(Entries drawn from a collection)
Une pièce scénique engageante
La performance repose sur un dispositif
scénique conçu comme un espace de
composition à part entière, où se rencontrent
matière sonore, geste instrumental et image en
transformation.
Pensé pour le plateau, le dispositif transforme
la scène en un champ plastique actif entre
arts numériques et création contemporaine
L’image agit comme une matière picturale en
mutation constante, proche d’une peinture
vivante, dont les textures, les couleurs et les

---

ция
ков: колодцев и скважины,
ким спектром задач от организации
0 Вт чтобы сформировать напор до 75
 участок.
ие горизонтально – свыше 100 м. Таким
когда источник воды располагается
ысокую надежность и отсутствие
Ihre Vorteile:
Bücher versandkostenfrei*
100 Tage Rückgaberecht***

* ACTIVITY
Reproduce word for word the lines of the listing from the one containing "Une pièce scénique engageante" through the one containing "mutation constante, proche d’une peinture", including both of those lines.

* TASK ANSWER
Une pièce scénique engageante
La performance repose sur un dispositif
scénique conçu comme un espace de
composition à part entière, où se rencontrent
matière sonore, geste instrumental et image en
transformation.
Pensé pour le plateau, le dispositif transforme
la scène en un champ plastique actif entre
arts numériques et création contemporaine
L’image agit comme une matière picturale en
mutation constante, proche d’une peinture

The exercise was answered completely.